- DESCRIPTION OF THE TASK -
Transcribe the records that follow. Keep every word exactly, and drop the pictures.

*** DATA SUPPLIED ***

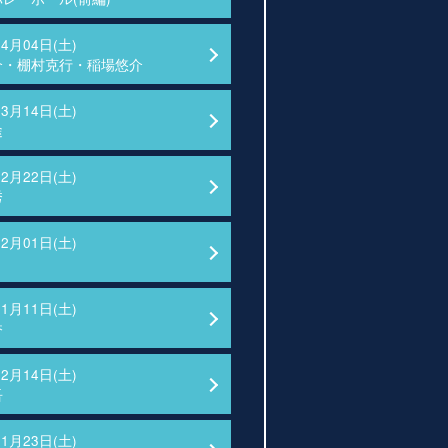
04月04日(土)
介・棚村克行・稲場悠介
03月14日(土)
途
02月22日(土)
秀
02月01日(土)
01月11日(土)
香
12月14日(土)
吾
11月23日(土)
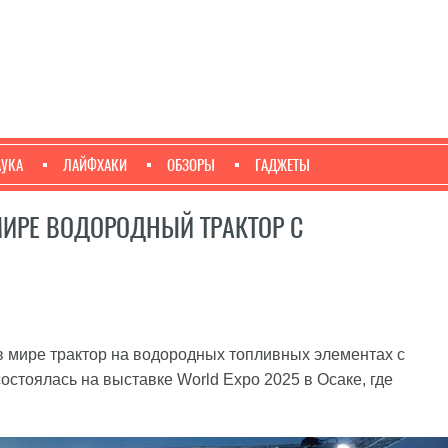
АУКА
ЛАЙФХАКИ
ОБЗОРЫ
ГАДЖЕТЫ
МИРЕ ВОДОРОДНЫЙ ТРАКТОР С
 мире трактор на водородных топливных элементах с
стоялась на выставке World Expo 2025 в Осаке, где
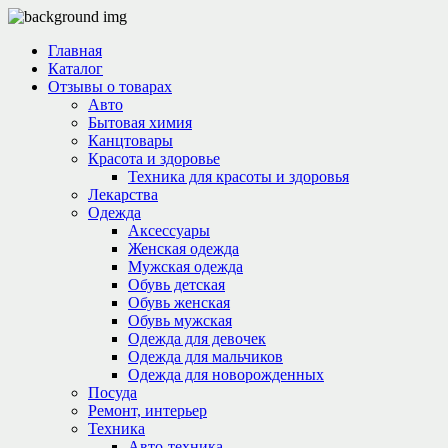
Главная
Каталог
Отзывы о товарах
Авто
Бытовая химия
Канцтовары
Красота и здоровье
Техника для красоты и здоровья
Лекарства
Одежда
Аксессуары
Женская одежда
Мужская одежда
Обувь детская
Обувь женская
Обувь мужская
Одежда для девочек
Одежда для мальчиков
Одежда для новорожденных
Посуда
Ремонт, интерьер
Техника
Авто-техника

***

- TASK RESPONSE -
04月04日(土)
介・棚村克行・稲場悠介
03月14日(土)
途
02月22日(土)
秀
02月01日(土)
01月11日(土)
香
12月14日(土)
吾
11月23日(土)
АУКА
ЛАЙФХАКИ
ОБЗОРЫ
ГАДЖЕТЫ
МИРЕ ВОДОРОДНЫЙ ТРАКТОР С
 мире трактор на водородных топливных элементах с
стоялась на выставке World Expo 2025 в Осаке, где
Главная
Каталог
Отзывы о товарах
Авто
Бытовая химия
Канцтовары
Красота и здоровье
Техника для красоты и здоровья
Лекарства
Одежда
Аксессуары
Женская одежда
Мужская одежда
Обувь детская
Обувь женская
Обувь мужская
Одежда для девочек
Одежда для мальчиков
Одежда для новорожденных
Посуда
Ремонт, интерьер
Техника
Авто-техника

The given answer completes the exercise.